→ **Problem 1**
Answer these questions about the post on Haskell's nub function, giving each answer on its own line with the matching letter:
(a) What does nub do to a list of items?
(b) What result does the example give for nub [1,1,3,3,5,5,6,6,6,1]?
(c) In the source shown, which function is nub defined in terms of?
→ **Problem 2**
Proceed with the post on Haskell's nub function, continuing after its last line.

→ **Excerpted passage**
########################################

OJ’s rants What would OJ do?

28Jul/0814

A Better ‘nub’

During my Haskell travels I have found myself using the nub function quite regularly. For those too lazy to click the link: nub removes duplicates from a list of items. eg:

Prelude> nub [1,1,3,3,5,5,6,6,6,1]
[1,3,5,6]

Fairly simple stuff. Until recently I hadn't bothered pondering the internal implementation of this function because I hadn't really been too worried about performance. That's no longer the case. I recently cracked open the hood of nub, and was rather surprised by what I saw.

Since the source of Prelude is in the public domain, I'm safe to show you the content:

nub                     :: (Eq a) => [a] -> [a]
nub                      = nubBy (==)

########################################

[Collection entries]
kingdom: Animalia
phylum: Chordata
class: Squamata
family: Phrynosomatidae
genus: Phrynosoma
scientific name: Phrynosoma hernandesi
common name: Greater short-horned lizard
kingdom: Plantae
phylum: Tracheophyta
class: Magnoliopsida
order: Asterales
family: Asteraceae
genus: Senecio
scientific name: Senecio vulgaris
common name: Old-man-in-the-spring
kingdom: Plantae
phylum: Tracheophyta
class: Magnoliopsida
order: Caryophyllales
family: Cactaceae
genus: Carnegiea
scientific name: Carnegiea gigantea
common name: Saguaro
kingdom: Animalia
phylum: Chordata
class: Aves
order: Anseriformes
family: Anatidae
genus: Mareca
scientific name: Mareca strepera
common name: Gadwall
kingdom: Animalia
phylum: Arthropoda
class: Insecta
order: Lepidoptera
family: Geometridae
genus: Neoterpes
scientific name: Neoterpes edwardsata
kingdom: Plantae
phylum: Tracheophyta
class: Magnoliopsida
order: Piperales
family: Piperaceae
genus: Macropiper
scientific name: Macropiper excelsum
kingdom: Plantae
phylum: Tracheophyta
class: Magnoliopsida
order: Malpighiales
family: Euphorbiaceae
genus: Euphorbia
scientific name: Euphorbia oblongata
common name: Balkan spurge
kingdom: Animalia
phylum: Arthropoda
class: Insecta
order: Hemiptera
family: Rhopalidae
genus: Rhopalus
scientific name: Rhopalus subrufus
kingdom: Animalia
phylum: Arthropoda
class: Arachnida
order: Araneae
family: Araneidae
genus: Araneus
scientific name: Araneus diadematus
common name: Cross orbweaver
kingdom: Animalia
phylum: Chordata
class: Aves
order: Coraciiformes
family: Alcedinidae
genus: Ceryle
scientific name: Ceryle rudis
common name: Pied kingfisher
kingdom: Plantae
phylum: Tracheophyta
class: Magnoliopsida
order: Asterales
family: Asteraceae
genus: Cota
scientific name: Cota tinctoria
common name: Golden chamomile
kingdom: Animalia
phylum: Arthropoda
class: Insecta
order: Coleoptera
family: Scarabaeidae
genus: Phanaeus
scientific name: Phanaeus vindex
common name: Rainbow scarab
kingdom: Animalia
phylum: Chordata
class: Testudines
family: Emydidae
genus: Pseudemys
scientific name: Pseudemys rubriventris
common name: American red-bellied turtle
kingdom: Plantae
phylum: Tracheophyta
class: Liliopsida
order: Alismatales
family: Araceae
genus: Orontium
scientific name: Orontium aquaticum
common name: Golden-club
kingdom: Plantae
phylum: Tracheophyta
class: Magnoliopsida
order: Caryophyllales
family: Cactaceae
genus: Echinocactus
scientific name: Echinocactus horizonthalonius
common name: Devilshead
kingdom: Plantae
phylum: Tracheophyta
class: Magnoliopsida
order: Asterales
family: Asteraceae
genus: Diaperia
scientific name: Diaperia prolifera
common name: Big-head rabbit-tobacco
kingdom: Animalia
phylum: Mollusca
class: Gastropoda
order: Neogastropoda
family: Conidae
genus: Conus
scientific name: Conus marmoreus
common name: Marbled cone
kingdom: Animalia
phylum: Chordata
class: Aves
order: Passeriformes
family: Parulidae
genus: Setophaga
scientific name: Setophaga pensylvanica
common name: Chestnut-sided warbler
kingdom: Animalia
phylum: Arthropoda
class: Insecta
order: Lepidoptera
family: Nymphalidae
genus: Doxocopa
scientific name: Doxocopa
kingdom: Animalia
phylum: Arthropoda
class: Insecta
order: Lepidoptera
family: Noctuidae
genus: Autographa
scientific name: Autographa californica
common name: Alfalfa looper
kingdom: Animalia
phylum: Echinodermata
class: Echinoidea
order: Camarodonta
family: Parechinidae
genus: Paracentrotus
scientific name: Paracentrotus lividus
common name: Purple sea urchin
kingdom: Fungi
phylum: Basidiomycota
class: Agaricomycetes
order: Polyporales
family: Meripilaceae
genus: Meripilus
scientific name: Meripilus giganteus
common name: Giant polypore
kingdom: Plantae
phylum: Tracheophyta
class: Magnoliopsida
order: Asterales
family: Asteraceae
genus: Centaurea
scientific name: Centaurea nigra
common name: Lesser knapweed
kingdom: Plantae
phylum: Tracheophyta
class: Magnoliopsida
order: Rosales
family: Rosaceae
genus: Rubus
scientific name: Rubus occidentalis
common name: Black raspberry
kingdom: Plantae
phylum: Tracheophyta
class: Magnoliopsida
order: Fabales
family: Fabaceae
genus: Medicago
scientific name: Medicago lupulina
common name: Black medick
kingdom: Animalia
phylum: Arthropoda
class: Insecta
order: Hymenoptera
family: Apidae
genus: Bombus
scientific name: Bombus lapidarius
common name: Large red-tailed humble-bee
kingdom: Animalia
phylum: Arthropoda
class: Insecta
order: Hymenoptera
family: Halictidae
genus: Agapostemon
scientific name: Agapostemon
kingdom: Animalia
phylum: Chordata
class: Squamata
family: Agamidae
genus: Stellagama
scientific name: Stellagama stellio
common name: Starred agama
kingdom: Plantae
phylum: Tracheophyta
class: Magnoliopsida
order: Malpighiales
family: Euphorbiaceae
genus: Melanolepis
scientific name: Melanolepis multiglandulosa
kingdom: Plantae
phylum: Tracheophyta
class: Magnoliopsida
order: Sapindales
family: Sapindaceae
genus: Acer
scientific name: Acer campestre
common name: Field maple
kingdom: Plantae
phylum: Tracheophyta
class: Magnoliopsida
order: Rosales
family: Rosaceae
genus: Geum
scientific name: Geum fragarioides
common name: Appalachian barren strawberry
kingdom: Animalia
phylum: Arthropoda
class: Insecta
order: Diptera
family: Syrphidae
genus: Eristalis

########################################

→ **Final result 1**
(a) It removes duplicates from the list.
(b) [1,3,5,6]
(c) nubBy, applied to (==).

→ **Final result 2**
nubBy                   :: (a -> a -> Bool) -> [a] -> [a]
nubBy eq []              = []
nubBy eq (x:xs)          = x : nubBy eq (filter (\y -> not (eq x y)) xs)

So nub uses nubBy and passes (==) as the filter for the items. This is all well and good, but the result is an O(n2) level of complexity! In this day and age that's pretty poor for a simple filtering mechanism, especially when we have more powerful mechanisms built-in to most libraries.

Since seeing this I had added a "write my own nub" task to my TODO list, but I haven't yet got round to it. So you can imagine my delight when I found this comment by Jedai over at hvergi.net. He'd pointed out that nub was indeed inefficient, and showed an alternative implementation:

Note that nub only demands that the list element be part of the Eq typeclass. As a result it is very inefficient and a better solution must always be prefered whenever the nature of the elements allows it.

import qualified Data.Set as S
nub' :: (Ord a) => [a] -> [a]
nub' = go S.empty
  where go _ [] = []
        go s (x:xs) | S.member x s = go s xs
                    | otherwise    = x : go (S.insert x s) xs

La différence de performance est énorme.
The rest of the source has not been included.